As the Jarrow men made their way to London The Times congratulated them on their stoicism and sympathetically reported their blistered feet and their fatigue. They enthusiastically cheered King Edward VIII. who happened to be passing by in The Mall. The Home Office agreed that, as ". . . the marchers show every sign of being orderly, it would be a good way of encouraging them and placating them" to allow them to be entertained in the Houses of Parliament. Taking tea with the MPs was hardly the way to bring down capitalism, or even to change its course. Even more, friendly Members took them on a boat trip down the Thames, which caused them to be absent from the climax of the march — the presentation of their petition. They also missed the government's response, which was bluntly translated for them by a Jarrow councillor: "It means you have drawn a blank". The next day the Jarrow men caught the train back home, to the end "well disciplined . . . conduct was exemplary" in the words of the police report.
Apart from putting the town's name and that of its MP — into the history books and the laying out of one small public park, there was nothing to show for the Jarrow march. Its objectives were restricted and short term but even at that they were beyond its reach. No government can change the nature of capitalism or divert it from its natural course and that was why they had to refuse to do anything to revive industry in Jarrow. They even stopped the marchers' unemployment pay, on the grounds that they were not available for work for the period of the march (there was, of course, no work in Jarrow for them to be available for. but never mind). Capitalism continued on its troubled way; while Jarrow agonised the excessively rich Tory MP Henry Channon set out in his diary some of the difficulties his class were experiencing in early 1937:
[I] had a large dinner party . dinner was magnificent. Lady Granard could hardly walk for jewels.
And later that
I find a new, unexpected joy at the age of nearly forty, in accumulating money and watching it grow.
Those appallingly smug words illuminate the real social and political issue, in the 1930s and now — the class division of society based on the private ownership of the means of life. As Channon wrote, one per cent of the population owned 56 per cent of the wealth in private hands. The situation is very little different today.
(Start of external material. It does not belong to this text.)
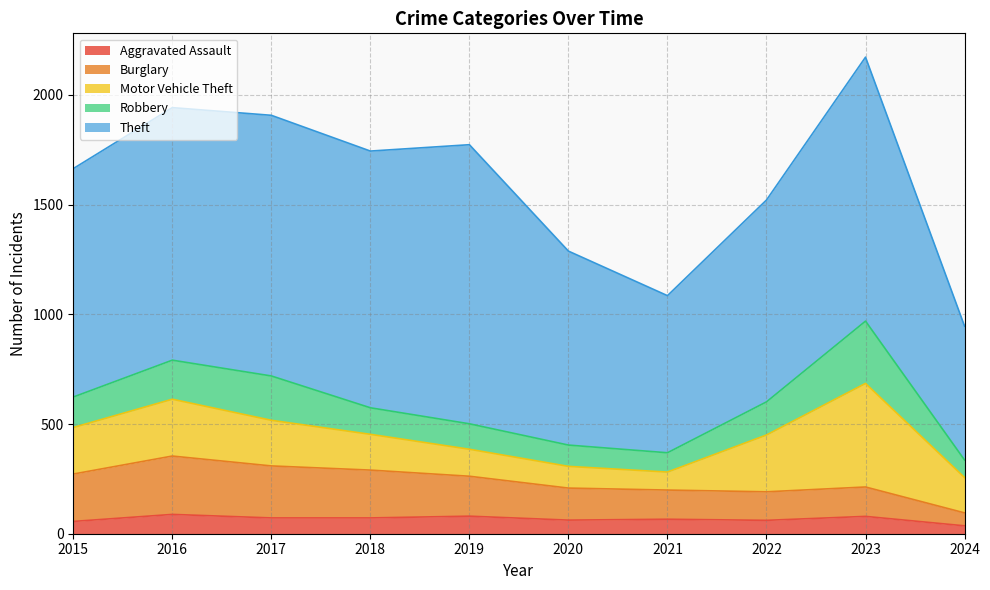

The value of Aggravated Assault at 2023 is 79. True or false?

True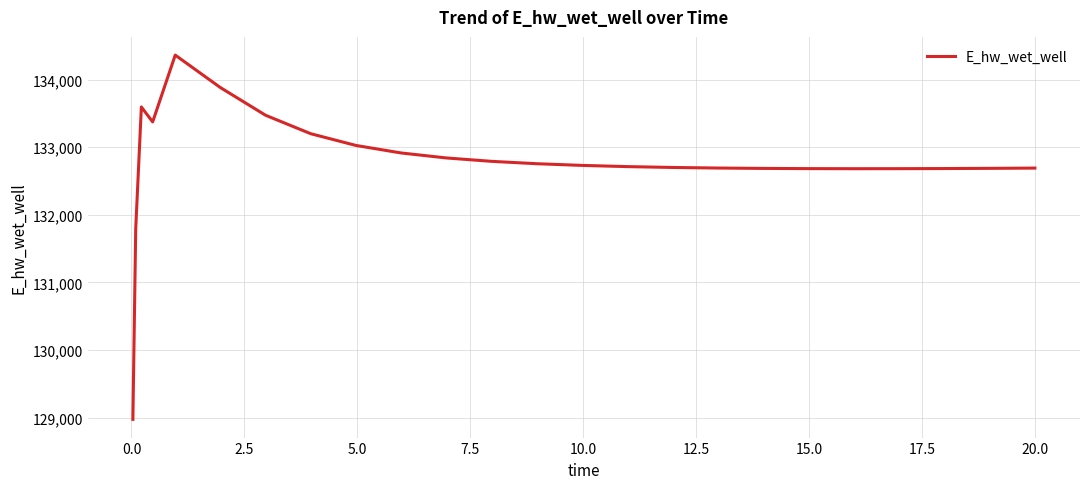

What is the difference between the maximum and minimum values?

5385.8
The social system which exploits and impoverishes the majority, which forced the men of Jarrow to that moving, fruitless crusade, remains in being. Now. after another post-war boom, we are in another recession which again has affected the shipyards of the Tyne. Unemployment in the area is at 25.6 per cent. This is what brings the people of Jarrow to London once more, to set down their protest at the effects of capitalism but giving no thought to abolishing the system. That the famous march must happen again, fifty years on. is no cause for celebration for it demonstrates how futile it was in 1936 — and how futile today.